This article originally appeared on Noisey UK
In the history of oscillating limbs, "the dab" has ascended to prominence like no other. Starting out as a movement embedded in Atlanta's rap scene, in the last year or so the dance move has become one of the great cultural ticks of our time. Like Snapchat, hoverboards, outrage, and the ability to bone, eat, and order a ride through the mobile phone, "the dab" is one of this generation's defining features. Your favorite sport stars are dabbing, your co-workers are angling their arms, even the grandmother of Disney-channel-child-star-cum-Twitter-celebrity Cole Sprouse is doing it. Fuck, even the Daily Telegraph took a break from eating cheese and scones and the jellied body parts of the lower-class to write about the dance move. So, then, as all trends grow and come to pass, the moment has come for the dance move to be laid to rest, cremated in a funeral pyre, and left to fester in the backpages of time.

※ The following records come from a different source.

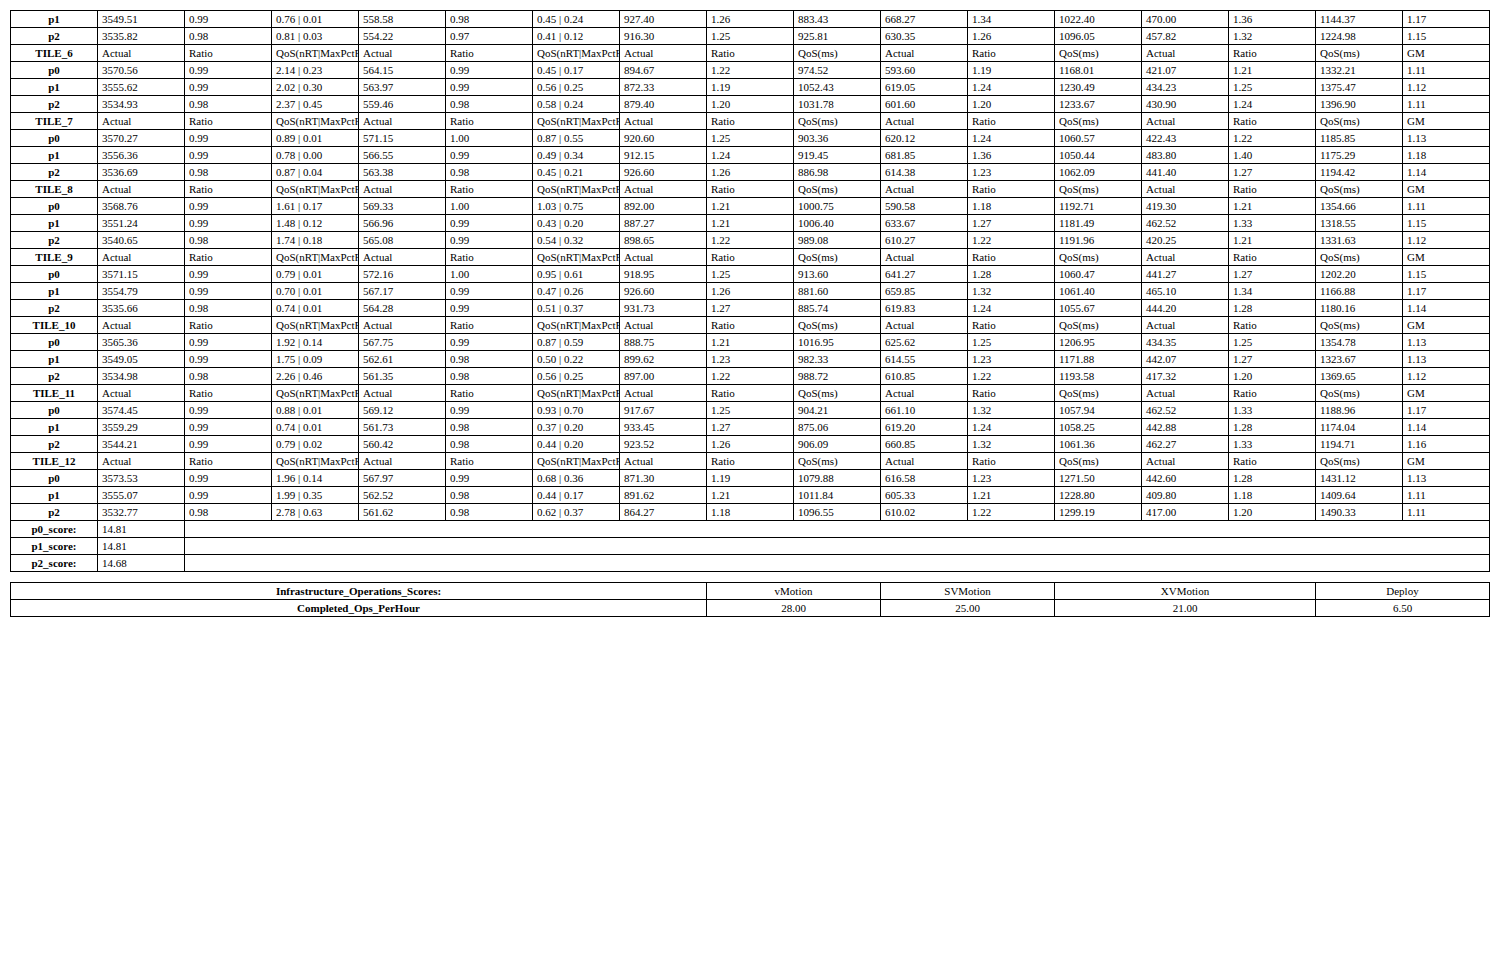| p1 | 3549.51 | 0.99 | 0.76 / 0.01 | 558.58 | 0.98 | 0.45 / 0.24 | 927.40 | 1.26 | 883.43 | 668.27 | 1.34 | 1022.40 | 470.00 | 1.36 | 1144.37 | 1.17 |
| p2 | 3535.82 | 0.98 | 0.81 / 0.03 | 554.22 | 0.97 | 0.41 / 0.12 | 916.30 | 1.25 | 925.81 | 630.35 | 1.26 | 1096.05 | 457.82 | 1.32 | 1224.98 | 1.15 |
| TILE_6 | Actual | Ratio | QoS(nRT/MaxPctF) | Actual | Ratio | QoS(nRT/MaxPctF) | Actual | Ratio | QoS(ms) | Actual | Ratio | QoS(ms) | Actual | Ratio | QoS(ms) | GM |
| p0 | 3570.56 | 0.99 | 2.14 / 0.23 | 564.15 | 0.99 | 0.45 / 0.17 | 894.67 | 1.22 | 974.52 | 593.60 | 1.19 | 1168.01 | 421.07 | 1.21 | 1332.21 | 1.11 |
| p1 | 3555.62 | 0.99 | 2.02 / 0.30 | 563.97 | 0.99 | 0.56 / 0.25 | 872.33 | 1.19 | 1052.43 | 619.05 | 1.24 | 1230.49 | 434.23 | 1.25 | 1375.47 | 1.12 |
| p2 | 3534.93 | 0.98 | 2.37 / 0.45 | 559.46 | 0.98 | 0.58 / 0.24 | 879.40 | 1.20 | 1031.78 | 601.60 | 1.20 | 1233.67 | 430.90 | 1.24 | 1396.90 | 1.11 |
| TILE_7 | Actual | Ratio | QoS(nRT/MaxPctF) | Actual | Ratio | QoS(nRT/MaxPctF) | Actual | Ratio | QoS(ms) | Actual | Ratio | QoS(ms) | Actual | Ratio | QoS(ms) | GM |
| p0 | 3570.27 | 0.99 | 0.89 / 0.01 | 571.15 | 1.00 | 0.87 / 0.55 | 920.60 | 1.25 | 903.36 | 620.12 | 1.24 | 1060.57 | 422.43 | 1.22 | 1185.85 | 1.13 |
| p1 | 3556.36 | 0.99 | 0.78 / 0.00 | 566.55 | 0.99 | 0.49 / 0.34 | 912.15 | 1.24 | 919.45 | 681.85 | 1.36 | 1050.44 | 483.80 | 1.40 | 1175.29 | 1.18 |
| p2 | 3536.69 | 0.98 | 0.87 / 0.04 | 563.38 | 0.98 | 0.45 / 0.21 | 926.60 | 1.26 | 886.98 | 614.38 | 1.23 | 1062.09 | 441.40 | 1.27 | 1194.42 | 1.14 |
| TILE_8 | Actual | Ratio | QoS(nRT/MaxPctF) | Actual | Ratio | QoS(nRT/MaxPctF) | Actual | Ratio | QoS(ms) | Actual | Ratio | QoS(ms) | Actual | Ratio | QoS(ms) | GM |
| p0 | 3568.76 | 0.99 | 1.61 / 0.17 | 569.33 | 1.00 | 1.03 / 0.75 | 892.00 | 1.21 | 1000.75 | 590.58 | 1.18 | 1192.71 | 419.30 | 1.21 | 1354.66 | 1.11 |
| p1 | 3551.24 | 0.99 | 1.48 / 0.12 | 566.96 | 0.99 | 0.43 / 0.20 | 887.27 | 1.21 | 1006.40 | 633.67 | 1.27 | 1181.49 | 462.52 | 1.33 | 1318.55 | 1.15 |
| p2 | 3540.65 | 0.98 | 1.74 / 0.18 | 565.08 | 0.99 | 0.54 / 0.32 | 898.65 | 1.22 | 989.08 | 610.27 | 1.22 | 1191.96 | 420.25 | 1.21 | 1331.63 | 1.12 |
| TILE_9 | Actual | Ratio | QoS(nRT/MaxPctF) | Actual | Ratio | QoS(nRT/MaxPctF) | Actual | Ratio | QoS(ms) | Actual | Ratio | QoS(ms) | Actual | Ratio | QoS(ms) | GM |
| p0 | 3571.15 | 0.99 | 0.79 / 0.01 | 572.16 | 1.00 | 0.95 / 0.61 | 918.95 | 1.25 | 913.60 | 641.27 | 1.28 | 1060.47 | 441.27 | 1.27 | 1202.20 | 1.15 |
| p1 | 3554.79 | 0.99 | 0.70 / 0.01 | 567.17 | 0.99 | 0.47 / 0.26 | 926.60 | 1.26 | 881.60 | 659.85 | 1.32 | 1061.40 | 465.10 | 1.34 | 1166.88 | 1.17 |
| p2 | 3535.66 | 0.98 | 0.74 / 0.01 | 564.28 | 0.99 | 0.51 / 0.37 | 931.73 | 1.27 | 885.74 | 619.83 | 1.24 | 1055.67 | 444.20 | 1.28 | 1180.16 | 1.14 |
| TILE_10 | Actual | Ratio | QoS(nRT/MaxPctF) | Actual | Ratio | QoS(nRT/MaxPctF) | Actual | Ratio | QoS(ms) | Actual | Ratio | QoS(ms) | Actual | Ratio | QoS(ms) | GM |
| p0 | 3565.36 | 0.99 | 1.92 / 0.14 | 567.75 | 0.99 | 0.87 / 0.59 | 888.75 | 1.21 | 1016.95 | 625.62 | 1.25 | 1206.95 | 434.35 | 1.25 | 1354.78 | 1.13 |
| p1 | 3549.05 | 0.99 | 1.75 / 0.09 | 562.61 | 0.98 | 0.50 / 0.22 | 899.62 | 1.23 | 982.33 | 614.55 | 1.23 | 1171.88 | 442.07 | 1.27 | 1323.67 | 1.13 |
| p2 | 3534.98 | 0.98 | 2.26 / 0.46 | 561.35 | 0.98 | 0.56 / 0.25 | 897.00 | 1.22 | 988.72 | 610.85 | 1.22 | 1193.58 | 417.32 | 1.20 | 1369.65 | 1.12 |
| TILE_11 | Actual | Ratio | QoS(nRT/MaxPctF) | Actual | Ratio | QoS(nRT/MaxPctF) | Actual | Ratio | QoS(ms) | Actual | Ratio | QoS(ms) | Actual | Ratio | QoS(ms) | GM |
| p0 | 3574.45 | 0.99 | 0.88 / 0.01 | 569.12 | 0.99 | 0.93 / 0.70 | 917.67 | 1.25 | 904.21 | 661.10 | 1.32 | 1057.94 | 462.52 | 1.33 | 1188.96 | 1.17 |
| p1 | 3559.29 | 0.99 | 0.74 / 0.01 | 561.73 | 0.98 | 0.37 / 0.20 | 933.45 | 1.27 | 875.06 | 619.20 | 1.24 | 1058.25 | 442.88 | 1.28 | 1174.04 | 1.14 |
| p2 | 3544.21 | 0.99 | 0.79 / 0.02 | 560.42 | 0.98 | 0.44 / 0.20 | 923.52 | 1.26 | 906.09 | 660.85 | 1.32 | 1061.36 | 462.27 | 1.33 | 1194.71 | 1.16 |
| TILE_12 | Actual | Ratio | QoS(nRT/MaxPctF) | Actual | Ratio | QoS(nRT/MaxPctF) | Actual | Ratio | QoS(ms) | Actual | Ratio | QoS(ms) | Actual | Ratio | QoS(ms) | GM |
| p0 | 3573.53 | 0.99 | 1.96 / 0.14 | 567.97 | 0.99 | 0.68 / 0.36 | 871.30 | 1.19 | 1079.88 | 616.58 | 1.23 | 1271.50 | 442.60 | 1.28 | 1431.12 | 1.13 |
| p1 | 3555.07 | 0.99 | 1.99 / 0.35 | 562.52 | 0.98 | 0.44 / 0.17 | 891.62 | 1.21 | 1011.84 | 605.33 | 1.21 | 1228.80 | 409.80 | 1.18 | 1409.64 | 1.11 |
| p2 | 3532.77 | 0.98 | 2.78 / 0.63 | 561.62 | 0.98 | 0.62 / 0.37 | 864.27 | 1.18 | 1096.55 | 610.02 | 1.22 | 1299.19 | 417.00 | 1.20 | 1490.33 | 1.11 |
| p0_score: | 14.81 | |
| p1_score: | 14.81 | |
| p2_score: | 14.68 | |
| Infrastructure_Operations_Scores: | vMotion | SVMotion | XVMotion | Deploy |
| Completed_Ops_PerHour | 28.00 | 25.00 | 21.00 | 6.50 |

In an interview (read: verbally acosted outside of an airport) with TMZ, Quavo of the rap group Migos—who are widely recognized as one of the originators of "the dab," having immortalized it in the hallowed hallways of their Instagram and tracks like "Look At My Dab (Bitch Dab)"—signaled the death of the dance move. Asked about comments made by the NFL star Cam Newton regarding the expiration of the dance move, Quavo states "RIP" to "the dab." He then goes on to say, "You got to give everybody a new trend, a new wave or something new to do so I feel him on that. Everybody was copying it and now it's time to switch lanes."
Obviously, unless you're the sort of person who is still comfortable wearing K-Swiss trainers or a chain-wallet in 2016, this means it is now socially unacceptable to engage in "the dab" in public. Fear not, though, as the Migos will be bringing a new dance move to your eyes soon.
"We ain't gon' tell you because we know y'all gon' take it, bite it and re-write it," Quavo says. "But you know, we'll come out with something new."